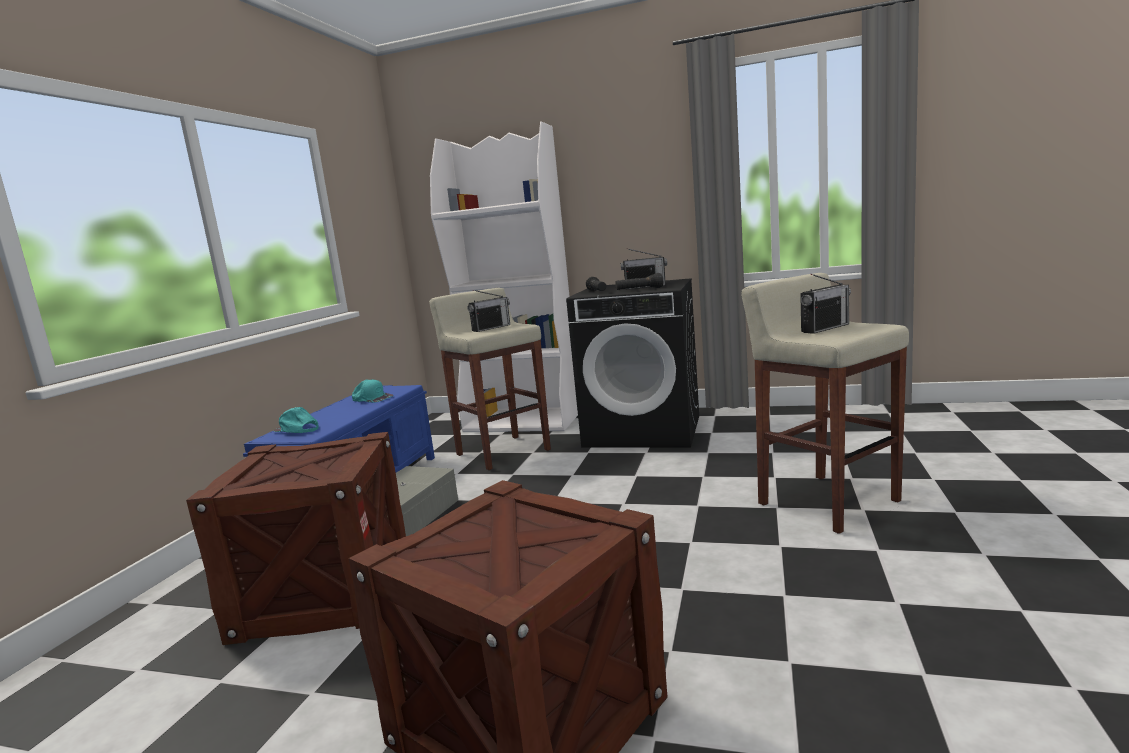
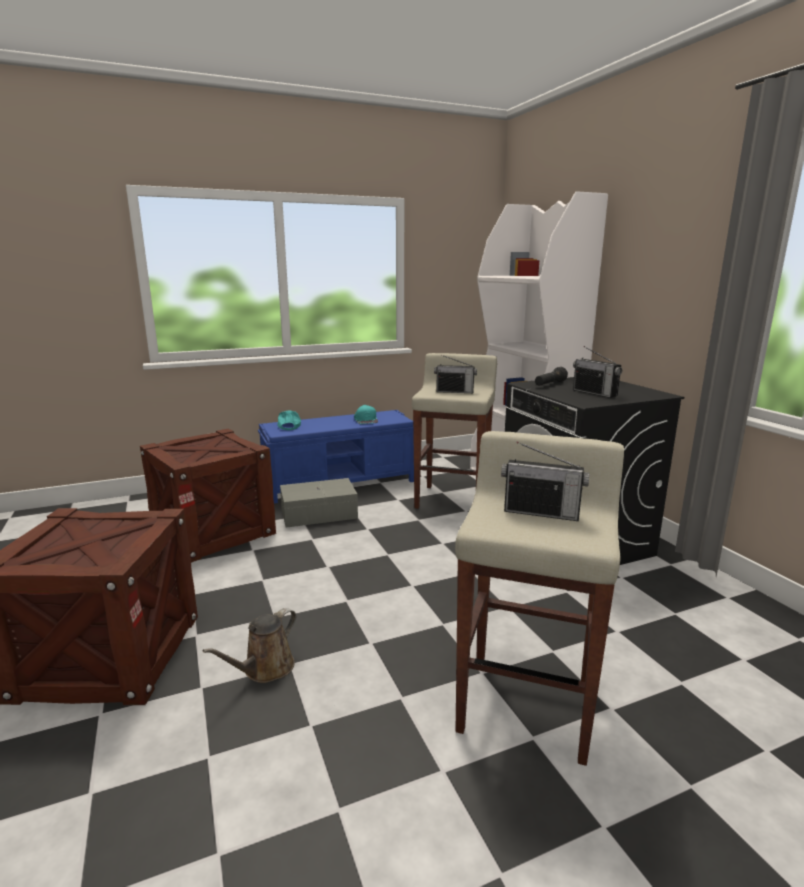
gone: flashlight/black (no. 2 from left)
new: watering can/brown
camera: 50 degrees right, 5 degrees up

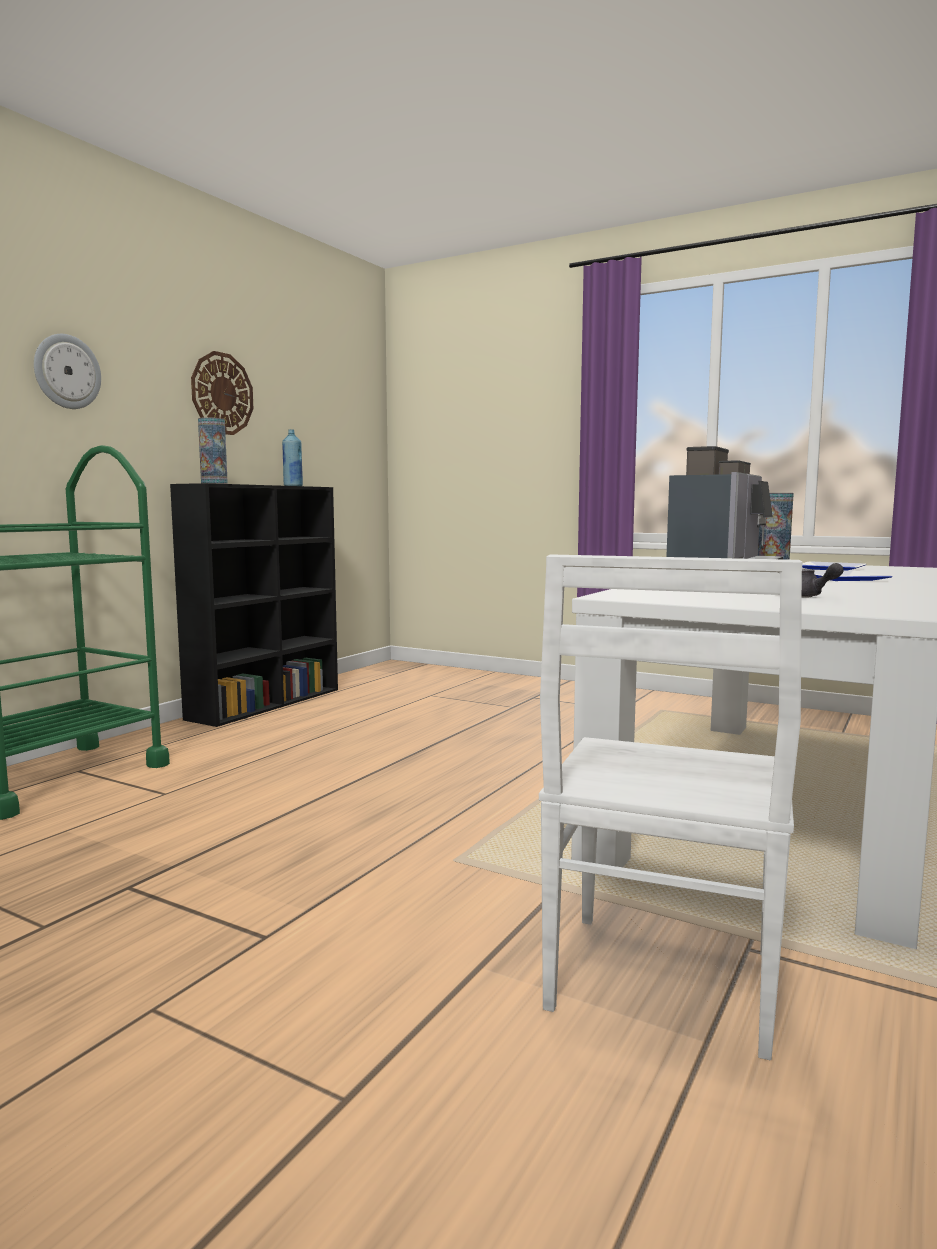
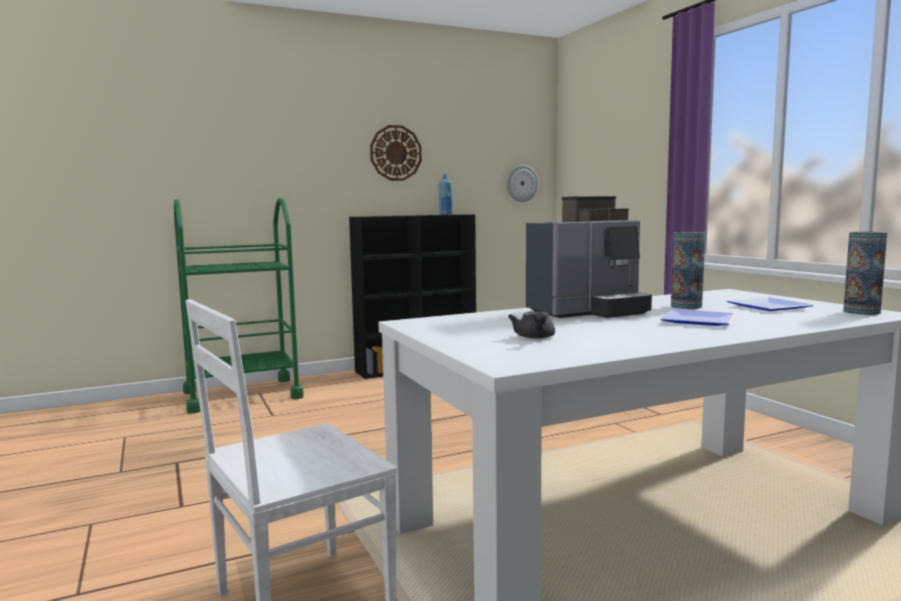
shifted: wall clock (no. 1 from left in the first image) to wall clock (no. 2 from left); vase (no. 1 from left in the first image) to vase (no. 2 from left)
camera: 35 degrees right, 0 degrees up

────

WHAT YOU WILL DO -> Here the requirement is to restate exactly the line holding "new: watering can/brown" and every later line through the end of the material, omitting pictures.

ANSWER TO THIS PROBLEM ->
new: watering can/brown
camera: 50 degrees right, 5 degrees up

shifted: wall clock (no. 1 from left in the first image) to wall clock (no. 2 from left); vase (no. 1 from left in the first image) to vase (no. 2 from left)
camera: 35 degrees right, 0 degrees up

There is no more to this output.